start Information shown
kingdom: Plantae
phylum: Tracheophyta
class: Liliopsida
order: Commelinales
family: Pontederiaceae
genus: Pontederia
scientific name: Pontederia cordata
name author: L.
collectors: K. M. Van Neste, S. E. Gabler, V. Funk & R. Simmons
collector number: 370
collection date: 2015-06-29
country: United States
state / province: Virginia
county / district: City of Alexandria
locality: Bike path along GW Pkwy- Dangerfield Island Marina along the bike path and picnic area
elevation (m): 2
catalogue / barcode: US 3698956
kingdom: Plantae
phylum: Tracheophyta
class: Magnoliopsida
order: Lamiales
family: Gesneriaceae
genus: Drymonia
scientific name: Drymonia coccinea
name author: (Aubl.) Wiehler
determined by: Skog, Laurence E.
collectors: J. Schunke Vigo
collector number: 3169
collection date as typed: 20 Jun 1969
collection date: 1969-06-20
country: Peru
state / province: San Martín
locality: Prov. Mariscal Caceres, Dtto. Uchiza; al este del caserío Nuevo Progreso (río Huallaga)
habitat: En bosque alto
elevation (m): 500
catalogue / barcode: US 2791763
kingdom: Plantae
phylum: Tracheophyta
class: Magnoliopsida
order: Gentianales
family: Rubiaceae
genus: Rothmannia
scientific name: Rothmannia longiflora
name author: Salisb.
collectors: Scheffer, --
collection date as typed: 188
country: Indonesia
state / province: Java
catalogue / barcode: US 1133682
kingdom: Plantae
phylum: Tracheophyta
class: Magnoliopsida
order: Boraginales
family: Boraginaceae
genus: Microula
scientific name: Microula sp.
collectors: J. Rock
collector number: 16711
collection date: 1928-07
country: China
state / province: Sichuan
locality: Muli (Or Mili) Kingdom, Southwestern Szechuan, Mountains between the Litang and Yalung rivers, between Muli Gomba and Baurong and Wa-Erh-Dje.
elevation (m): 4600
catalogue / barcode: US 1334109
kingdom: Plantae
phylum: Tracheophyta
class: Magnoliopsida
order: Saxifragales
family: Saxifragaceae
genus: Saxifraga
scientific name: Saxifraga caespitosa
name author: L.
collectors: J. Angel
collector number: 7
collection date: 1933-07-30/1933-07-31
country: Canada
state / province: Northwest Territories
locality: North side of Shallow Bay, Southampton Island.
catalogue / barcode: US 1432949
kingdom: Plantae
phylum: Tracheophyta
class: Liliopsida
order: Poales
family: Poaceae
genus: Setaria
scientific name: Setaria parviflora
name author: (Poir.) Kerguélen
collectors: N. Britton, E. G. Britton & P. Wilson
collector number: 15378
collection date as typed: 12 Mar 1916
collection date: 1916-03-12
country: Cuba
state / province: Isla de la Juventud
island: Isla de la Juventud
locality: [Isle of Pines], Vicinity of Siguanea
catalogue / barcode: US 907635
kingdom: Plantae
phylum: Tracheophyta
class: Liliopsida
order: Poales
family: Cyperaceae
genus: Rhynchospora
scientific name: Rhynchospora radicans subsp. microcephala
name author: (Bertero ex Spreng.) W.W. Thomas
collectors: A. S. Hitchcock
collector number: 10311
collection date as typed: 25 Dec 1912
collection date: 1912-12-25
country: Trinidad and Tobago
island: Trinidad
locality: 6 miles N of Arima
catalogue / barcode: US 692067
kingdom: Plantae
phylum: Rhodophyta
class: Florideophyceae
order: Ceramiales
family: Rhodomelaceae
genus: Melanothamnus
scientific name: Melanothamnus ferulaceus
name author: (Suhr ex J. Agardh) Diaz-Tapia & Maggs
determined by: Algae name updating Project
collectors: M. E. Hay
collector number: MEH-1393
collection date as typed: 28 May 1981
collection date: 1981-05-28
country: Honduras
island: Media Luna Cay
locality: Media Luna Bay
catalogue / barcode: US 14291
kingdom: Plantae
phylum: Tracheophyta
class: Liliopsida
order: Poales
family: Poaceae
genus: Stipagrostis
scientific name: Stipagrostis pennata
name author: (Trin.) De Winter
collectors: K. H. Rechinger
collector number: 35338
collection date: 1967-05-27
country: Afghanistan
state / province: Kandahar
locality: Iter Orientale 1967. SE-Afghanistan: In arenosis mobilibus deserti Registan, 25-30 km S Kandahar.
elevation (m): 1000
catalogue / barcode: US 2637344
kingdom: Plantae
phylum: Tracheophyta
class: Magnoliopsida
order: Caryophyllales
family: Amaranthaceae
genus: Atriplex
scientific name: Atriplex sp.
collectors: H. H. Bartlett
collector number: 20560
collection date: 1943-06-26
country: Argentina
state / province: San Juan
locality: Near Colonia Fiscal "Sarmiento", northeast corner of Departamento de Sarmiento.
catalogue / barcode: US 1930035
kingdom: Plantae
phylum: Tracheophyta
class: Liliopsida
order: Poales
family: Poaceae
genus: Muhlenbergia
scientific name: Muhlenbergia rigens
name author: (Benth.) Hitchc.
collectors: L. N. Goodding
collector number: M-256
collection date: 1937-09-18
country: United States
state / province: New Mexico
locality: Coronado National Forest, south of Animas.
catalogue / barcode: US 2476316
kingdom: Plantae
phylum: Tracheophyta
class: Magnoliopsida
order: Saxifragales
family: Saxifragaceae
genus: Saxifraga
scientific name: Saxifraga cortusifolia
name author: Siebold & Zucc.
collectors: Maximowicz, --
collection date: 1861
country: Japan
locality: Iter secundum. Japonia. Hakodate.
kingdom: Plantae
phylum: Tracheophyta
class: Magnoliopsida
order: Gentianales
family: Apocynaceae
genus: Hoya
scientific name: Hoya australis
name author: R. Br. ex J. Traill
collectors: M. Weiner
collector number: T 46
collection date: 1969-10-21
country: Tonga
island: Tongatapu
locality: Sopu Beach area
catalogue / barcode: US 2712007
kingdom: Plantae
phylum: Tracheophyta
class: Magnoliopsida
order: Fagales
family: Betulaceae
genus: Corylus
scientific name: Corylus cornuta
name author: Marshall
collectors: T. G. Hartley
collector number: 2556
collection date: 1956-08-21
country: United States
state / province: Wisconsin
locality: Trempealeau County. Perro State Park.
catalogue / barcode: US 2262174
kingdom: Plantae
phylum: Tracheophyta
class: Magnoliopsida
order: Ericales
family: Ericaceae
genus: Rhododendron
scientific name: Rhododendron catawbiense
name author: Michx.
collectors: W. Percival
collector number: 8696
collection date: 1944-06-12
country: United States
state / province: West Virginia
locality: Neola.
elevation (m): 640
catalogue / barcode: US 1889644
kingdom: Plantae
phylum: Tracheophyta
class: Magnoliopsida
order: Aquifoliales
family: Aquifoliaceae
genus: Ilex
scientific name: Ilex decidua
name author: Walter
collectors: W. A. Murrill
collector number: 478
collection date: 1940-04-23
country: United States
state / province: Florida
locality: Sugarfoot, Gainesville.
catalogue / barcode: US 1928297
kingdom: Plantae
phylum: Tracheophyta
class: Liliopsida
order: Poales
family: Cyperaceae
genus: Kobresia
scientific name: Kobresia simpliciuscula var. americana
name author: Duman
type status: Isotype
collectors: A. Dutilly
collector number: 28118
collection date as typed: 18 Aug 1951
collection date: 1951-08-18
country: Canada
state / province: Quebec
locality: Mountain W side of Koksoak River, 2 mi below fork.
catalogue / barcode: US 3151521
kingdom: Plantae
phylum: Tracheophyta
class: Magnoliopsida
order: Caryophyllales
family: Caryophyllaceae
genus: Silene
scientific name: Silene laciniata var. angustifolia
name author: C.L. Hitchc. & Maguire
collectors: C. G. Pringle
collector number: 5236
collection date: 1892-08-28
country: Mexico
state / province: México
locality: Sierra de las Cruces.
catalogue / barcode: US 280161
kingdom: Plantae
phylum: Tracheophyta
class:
end Information shown
Reproduce every line of the items above word for word, in the same order.

kingdom: Plantae
phylum: Tracheophyta
class: Liliopsida
order: Commelinales
family: Pontederiaceae
genus: Pontederia
scientific name: Pontederia cordata
name author: L.
collectors: K. M. Van Neste, S. E. Gabler, V. Funk & R. Simmons
collector number: 370
collection date: 2015-06-29
country: United States
state / province: Virginia
county / district: City of Alexandria
locality: Bike path along GW Pkwy- Dangerfield Island Marina along the bike path and picnic area
elevation (m): 2
catalogue / barcode: US 3698956
kingdom: Plantae
phylum: Tracheophyta
class: Magnoliopsida
order: Lamiales
family: Gesneriaceae
genus: Drymonia
scientific name: Drymonia coccinea
name author: (Aubl.) Wiehler
determined by: Skog, Laurence E.
collectors: J. Schunke Vigo
collector number: 3169
collection date as typed: 20 Jun 1969
collection date: 1969-06-20
country: Peru
state / province: San Martín
locality: Prov. Mariscal Caceres, Dtto. Uchiza; al este del caserío Nuevo Progreso (río Huallaga)
habitat: En bosque alto
elevation (m): 500
catalogue / barcode: US 2791763
kingdom: Plantae
phylum: Tracheophyta
class: Magnoliopsida
order: Gentianales
family: Rubiaceae
genus: Rothmannia
scientific name: Rothmannia longiflora
name author: Salisb.
collectors: Scheffer, --
collection date as typed: 188
country: Indonesia
state / province: Java
catalogue / barcode: US 1133682
kingdom: Plantae
phylum: Tracheophyta
class: Magnoliopsida
order: Boraginales
family: Boraginaceae
genus: Microula
scientific name: Microula sp.
collectors: J. Rock
collector number: 16711
collection date: 1928-07
country: China
state / province: Sichuan
locality: Muli (Or Mili) Kingdom, Southwestern Szechuan, Mountains between the Litang and Yalung rivers, between Muli Gomba and Baurong and Wa-Erh-Dje.
elevation (m): 4600
catalogue / barcode: US 1334109
kingdom: Plantae
phylum: Tracheophyta
class: Magnoliopsida
order: Saxifragales
family: Saxifragaceae
genus: Saxifraga
scientific name: Saxifraga caespitosa
name author: L.
collectors: J. Angel
collector number: 7
collection date: 1933-07-30/1933-07-31
country: Canada
state / province: Northwest Territories
locality: North side of Shallow Bay, Southampton Island.
catalogue / barcode: US 1432949
kingdom: Plantae
phylum: Tracheophyta
class: Liliopsida
order: Poales
family: Poaceae
genus: Setaria
scientific name: Setaria parviflora
name author: (Poir.) Kerguélen
collectors: N. Britton, E. G. Britton & P. Wilson
collector number: 15378
collection date as typed: 12 Mar 1916
collection date: 1916-03-12
country: Cuba
state / province: Isla de la Juventud
island: Isla de la Juventud
locality: [Isle of Pines], Vicinity of Siguanea
catalogue / barcode: US 907635
kingdom: Plantae
phylum: Tracheophyta
class: Liliopsida
order: Poales
family: Cyperaceae
genus: Rhynchospora
scientific name: Rhynchospora radicans subsp. microcephala
name author: (Bertero ex Spreng.) W.W. Thomas
collectors: A. S. Hitchcock
collector number: 10311
collection date as typed: 25 Dec 1912
collection date: 1912-12-25
country: Trinidad and Tobago
island: Trinidad
locality: 6 miles N of Arima
catalogue / barcode: US 692067
kingdom: Plantae
phylum: Rhodophyta
class: Florideophyceae
order: Ceramiales
family: Rhodomelaceae
genus: Melanothamnus
scientific name: Melanothamnus ferulaceus
name author: (Suhr ex J. Agardh) Diaz-Tapia & Maggs
determined by: Algae name updating Project
collectors: M. E. Hay
collector number: MEH-1393
collection date as typed: 28 May 1981
collection date: 1981-05-28
country: Honduras
island: Media Luna Cay
locality: Media Luna Bay
catalogue / barcode: US 14291
kingdom: Plantae
phylum: Tracheophyta
class: Liliopsida
order: Poales
family: Poaceae
genus: Stipagrostis
scientific name: Stipagrostis pennata
name author: (Trin.) De Winter
collectors: K. H. Rechinger
collector number: 35338
collection date: 1967-05-27
country: Afghanistan
state / province: Kandahar
locality: Iter Orientale 1967. SE-Afghanistan: In arenosis mobilibus deserti Registan, 25-30 km S Kandahar.
elevation (m): 1000
catalogue / barcode: US 2637344
kingdom: Plantae
phylum: Tracheophyta
class: Magnoliopsida
order: Caryophyllales
family: Amaranthaceae
genus: Atriplex
scientific name: Atriplex sp.
collectors: H. H. Bartlett
collector number: 20560
collection date: 1943-06-26
country: Argentina
state / province: San Juan
locality: Near Colonia Fiscal "Sarmiento", northeast corner of Departamento de Sarmiento.
catalogue / barcode: US 1930035
kingdom: Plantae
phylum: Tracheophyta
class: Liliopsida
order: Poales
family: Poaceae
genus: Muhlenbergia
scientific name: Muhlenbergia rigens
name author: (Benth.) Hitchc.
collectors: L. N. Goodding
collector number: M-256
collection date: 1937-09-18
country: United States
state / province: New Mexico
locality: Coronado National Forest, south of Animas.
catalogue / barcode: US 2476316
kingdom: Plantae
phylum: Tracheophyta
class: Magnoliopsida
order: Saxifragales
family: Saxifragaceae
genus: Saxifraga
scientific name: Saxifraga cortusifolia
name author: Siebold & Zucc.
collectors: Maximowicz, --
collection date: 1861
country: Japan
locality: Iter secundum. Japonia. Hakodate.
kingdom: Plantae
phylum: Tracheophyta
class: Magnoliopsida
order: Gentianales
family: Apocynaceae
genus: Hoya
scientific name: Hoya australis
name author: R. Br. ex J. Traill
collectors: M. Weiner
collector number: T 46
collection date: 1969-10-21
country: Tonga
island: Tongatapu
locality: Sopu Beach area
catalogue / barcode: US 2712007
kingdom: Plantae
phylum: Tracheophyta
class: Magnoliopsida
order: Fagales
family: Betulaceae
genus: Corylus
scientific name: Corylus cornuta
name author: Marshall
collectors: T. G. Hartley
collector number: 2556
collection date: 1956-08-21
country: United States
state / province: Wisconsin
locality: Trempealeau County. Perro State Park.
catalogue / barcode: US 2262174
kingdom: Plantae
phylum: Tracheophyta
class: Magnoliopsida
order: Ericales
family: Ericaceae
genus: Rhododendron
scientific name: Rhododendron catawbiense
name author: Michx.
collectors: W. Percival
collector number: 8696
collection date: 1944-06-12
country: United States
state / province: West Virginia
locality: Neola.
elevation (m): 640
catalogue / barcode: US 1889644
kingdom: Plantae
phylum: Tracheophyta
class: Magnoliopsida
order: Aquifoliales
family: Aquifoliaceae
genus: Ilex
scientific name: Ilex decidua
name author: Walter
collectors: W. A. Murrill
collector number: 478
collection date: 1940-04-23
country: United States
state / province: Florida
locality: Sugarfoot, Gainesville.
catalogue / barcode: US 1928297
kingdom: Plantae
phylum: Tracheophyta
class: Liliopsida
order: Poales
family: Cyperaceae
genus: Kobresia
scientific name: Kobresia simpliciuscula var. americana
name author: Duman
type status: Isotype
collectors: A. Dutilly
collector number: 28118
collection date as typed: 18 Aug 1951
collection date: 1951-08-18
country: Canada
state / province: Quebec
locality: Mountain W side of Koksoak River, 2 mi below fork.
catalogue / barcode: US 3151521
kingdom: Plantae
phylum: Tracheophyta
class: Magnoliopsida
order: Caryophyllales
family: Caryophyllaceae
genus: Silene
scientific name: Silene laciniata var. angustifolia
name author: C.L. Hitchc. & Maguire
collectors: C. G. Pringle
collector number: 5236
collection date: 1892-08-28
country: Mexico
state / province: México
locality: Sierra de las Cruces.
catalogue / barcode: US 280161
kingdom: Plantae
phylum: Tracheophyta
class:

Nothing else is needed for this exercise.